**Istruzioni**:
1/ Rispondi alle domande sul brano sul credito d'imposta:
(a) Quale sentenza è indicata in apertura?
(b) Qual è, di regola, la scadenza dei termini per l'accertamento previsti dall'art. 43?
(c) Per il primo indirizzo giurisprudenziale, a quale prescrizione era soggetto il rimborso del credito?
2/ Prosegui il brano sul credito d'imposta dal punto in cui si interrompe.

Alma Chiettini • 16 luglio 2023

Cass. Civile, Sez. V, 21 giugno 2023, n. 17750


La scadenza dei termini per l’accertamento di cui all’art. 43 del d.P.R. n. 600 del 1973 (di regola, il 31 dicembre del quinto anno successivo a quello in cui è stata presentata la dichiarazione), ma anche l’espletamento senza rilievi della procedura di controllo automatizzato sulla base dei dati e degli elementi desumibili dalle dichiarazioni presentate e di quelli in possesso dell’anagrafe tributaria, ai sensi dell’art. 36 bis dello stesso d.P.R. n. 600 del 1973 (entro l’inizio del periodo di presentazione delle dichiarazioni relative all’anno successivo), non comportano per l’Agenzia delle Entrate il riconoscimento implicito del credito d’imposta esposto nella dichiarazione dei redditi dal contribuente.

Fino al 2016 tale assunto non era pacifico, in quanto sussistevano due opposti indirizzi giurisprudenziali:

- il primo sosteneva che il credito di imposta si consolidasse a seguito di un riconoscimento implicito derivante dal mancato esercizio nei termini del potere di rettifica, per cui l’Amministrazione era tenuta a disporre, a favore del contribuente, il rimborso del credito, e quest’ultimo era soggetto all’ordinaria prescrizione decennale;

- altro orientamento riteneva, invece, che il termine di cui al citato art. 36 bis, entro il quale l’Amministrazione deve provvedere alla liquidazione dell’imposta, avesse natura ordinatoria e che pertanto il credito esposto in dichiarazione non poteva consolidarsi con lo spirare di detto termine, neppure nell’ipotesi in cui l’Amministrazione avesse omesso di procedere a un accertamento o a una rettifica nel termine stabilito dal citato art. 43.

**Materiale di studio**:
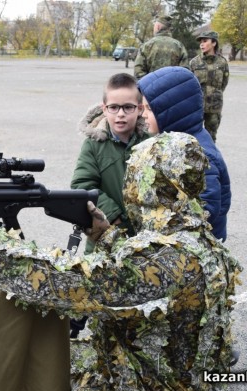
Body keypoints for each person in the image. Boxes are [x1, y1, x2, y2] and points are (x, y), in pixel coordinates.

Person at [0, 132, 242, 391]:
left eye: (133, 175)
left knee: (36, 366)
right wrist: (107, 236)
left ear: (148, 186)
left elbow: (58, 284)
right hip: (178, 377)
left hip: (150, 389)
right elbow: (138, 276)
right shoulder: (202, 241)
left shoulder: (168, 262)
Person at [69, 73, 150, 337]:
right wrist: (113, 216)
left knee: (137, 302)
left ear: (139, 109)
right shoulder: (94, 144)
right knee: (102, 300)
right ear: (104, 109)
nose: (120, 115)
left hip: (143, 241)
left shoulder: (150, 143)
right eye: (114, 107)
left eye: (128, 107)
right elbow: (81, 185)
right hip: (105, 238)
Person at [138, 66, 231, 241]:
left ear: (170, 112)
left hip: (199, 247)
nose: (143, 114)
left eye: (149, 109)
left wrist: (161, 224)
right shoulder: (176, 142)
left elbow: (206, 209)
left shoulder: (197, 153)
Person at [189, 31, 230, 142]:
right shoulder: (194, 62)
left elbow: (224, 83)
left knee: (211, 138)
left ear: (214, 43)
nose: (201, 44)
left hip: (214, 106)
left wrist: (215, 94)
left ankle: (210, 159)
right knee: (194, 137)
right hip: (197, 106)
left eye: (205, 41)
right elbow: (190, 84)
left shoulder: (222, 62)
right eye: (201, 42)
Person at [133, 15, 189, 79]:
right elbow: (185, 72)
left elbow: (138, 71)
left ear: (158, 27)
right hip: (173, 87)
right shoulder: (179, 46)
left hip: (150, 87)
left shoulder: (146, 46)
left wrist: (148, 85)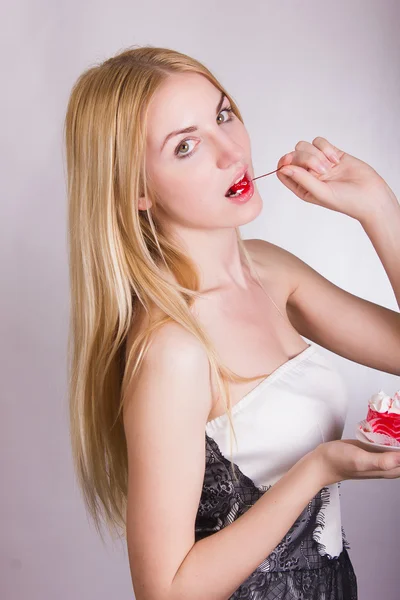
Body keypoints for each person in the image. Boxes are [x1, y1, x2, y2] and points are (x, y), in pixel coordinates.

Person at [64, 45, 400, 600]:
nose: (231, 152)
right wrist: (317, 469)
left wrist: (379, 209)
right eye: (186, 145)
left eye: (223, 115)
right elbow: (165, 590)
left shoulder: (268, 268)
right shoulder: (174, 349)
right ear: (136, 190)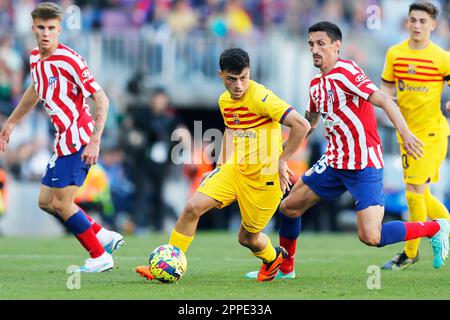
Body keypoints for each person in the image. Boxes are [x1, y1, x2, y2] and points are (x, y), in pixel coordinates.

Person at [245, 21, 449, 280]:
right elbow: (310, 121)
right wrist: (283, 150)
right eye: (311, 44)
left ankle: (433, 228)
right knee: (289, 208)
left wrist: (405, 133)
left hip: (363, 163)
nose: (314, 49)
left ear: (336, 46)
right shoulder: (316, 85)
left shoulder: (347, 72)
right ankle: (286, 269)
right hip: (334, 162)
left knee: (371, 236)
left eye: (321, 43)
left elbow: (384, 100)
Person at [136, 47, 311, 282]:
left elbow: (301, 125)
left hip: (265, 179)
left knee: (247, 238)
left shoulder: (261, 97)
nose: (238, 85)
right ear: (221, 75)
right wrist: (219, 166)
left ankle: (272, 259)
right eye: (232, 79)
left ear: (249, 73)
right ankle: (168, 263)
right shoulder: (224, 101)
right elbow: (231, 130)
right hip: (235, 170)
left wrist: (282, 160)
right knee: (192, 208)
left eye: (243, 78)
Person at [0, 2, 124, 272]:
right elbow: (36, 88)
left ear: (59, 30)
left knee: (62, 203)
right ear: (33, 28)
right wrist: (11, 122)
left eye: (52, 28)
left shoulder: (70, 60)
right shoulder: (35, 58)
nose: (46, 33)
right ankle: (102, 236)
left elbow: (101, 99)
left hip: (79, 139)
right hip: (61, 141)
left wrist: (95, 140)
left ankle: (100, 255)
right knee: (46, 202)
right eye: (41, 28)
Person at [380, 2, 450, 271]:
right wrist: (387, 103)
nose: (417, 25)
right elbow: (385, 90)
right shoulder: (395, 54)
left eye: (422, 21)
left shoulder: (441, 57)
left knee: (414, 193)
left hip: (432, 133)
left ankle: (410, 253)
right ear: (407, 23)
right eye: (413, 20)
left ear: (433, 24)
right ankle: (442, 231)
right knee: (423, 194)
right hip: (405, 133)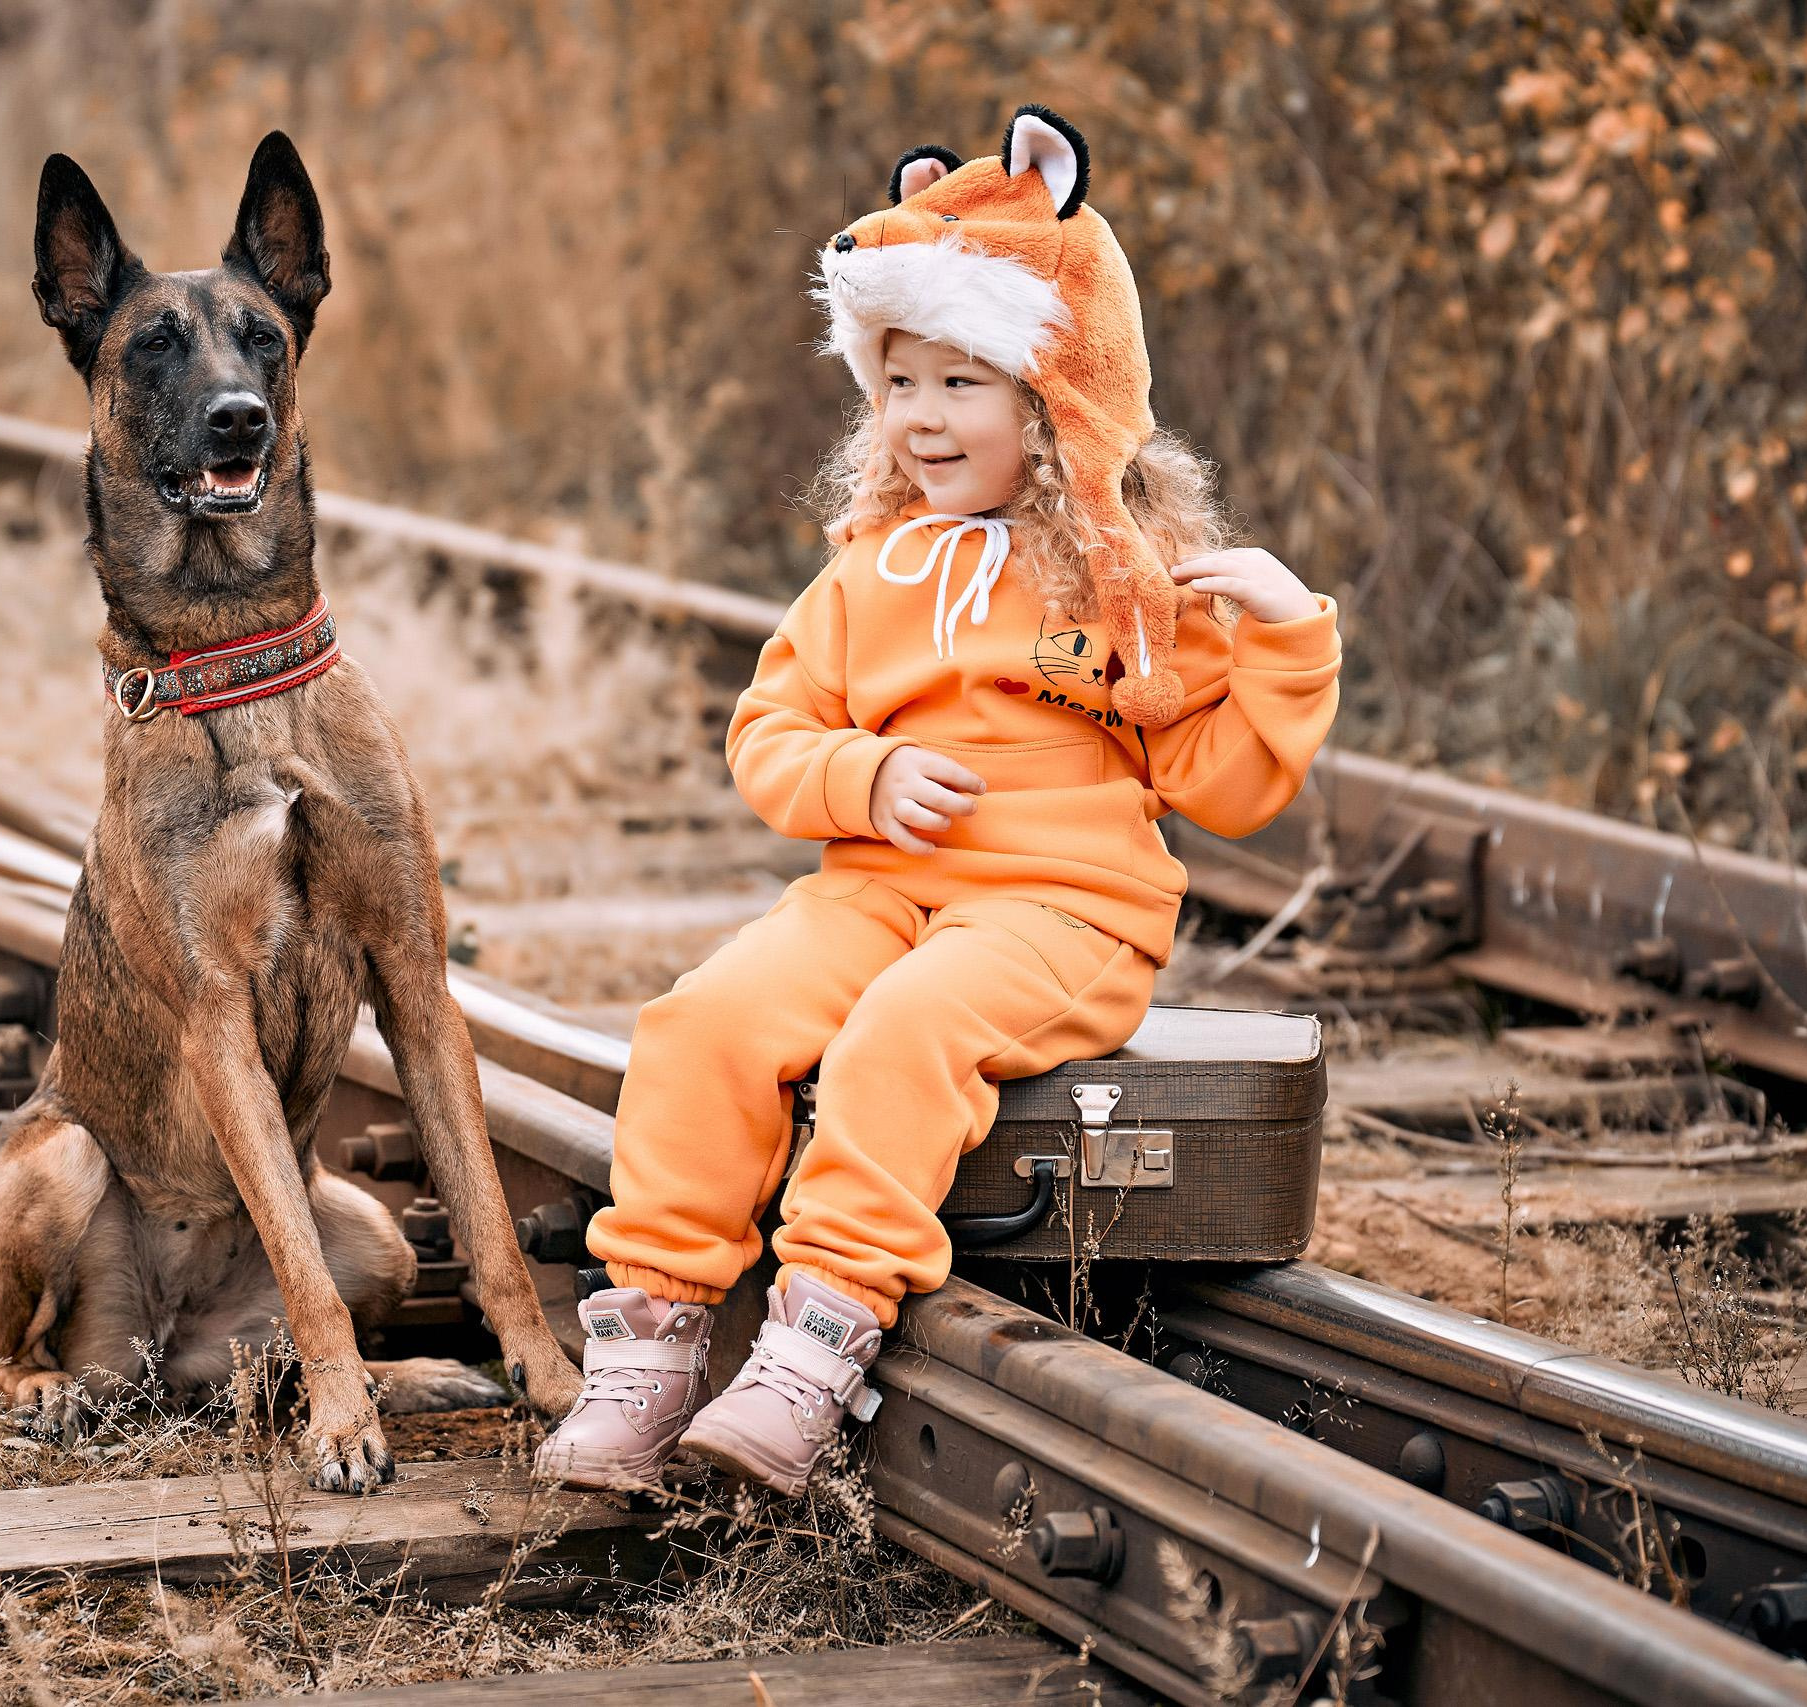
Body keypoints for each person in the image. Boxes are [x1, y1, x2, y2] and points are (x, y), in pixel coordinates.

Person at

**Risposte**:
1/
(a) Cass. Civile, Sez. V, 21 giugno 2023, n. 17750.
(b) Il 31 dicembre del quinto anno successivo a quello in cui è stata presentata la dichiarazione.
(c) All'ordinaria prescrizione decennale.

2/
Il contrasto è stato dunque risolto nel 2016 dalle Sezioni Unite della Corte di Cassazione, le quali hanno osservato che i termini di legge decadenziali sono apposti solo per le attività di accertamento di crediti dell’Amministrazione e non per le attività con cui la stessa Amministrazione contesta la sussistenza di un suo debito. È stato così affermato il principio di diritto secondo il quale “in tema di rimborso di imposte, l’Amministrazione finanziaria può contestare il credito esposto dal contribuente nella dichiarazione dei redditi anche qualora siano scaduti i termini per l’esercizio del suo potere di accertamento, senza che abbia adottato alcun provvedimento, atteso che tali termini decadenziali operano limitatamente al riscontro dei suoi crediti e non dei suoi debiti, in applicazione del principio quae temporalia ad agendum, perpetua ad excepiendum”, desumibile dall’art. 1442, ultimo comma, c.c. (Cass. civ., Sezioni Unite, 15.3.2016, n. 5069). E tale soluzione, ha aggiunto la Corte, non lascia senza difesa il contribuente che può impugnare il silenzio della Amministrazione che non corrisponde alla sua istanza di rimborso, ottenendo sul punto una pronuncia giudiziale.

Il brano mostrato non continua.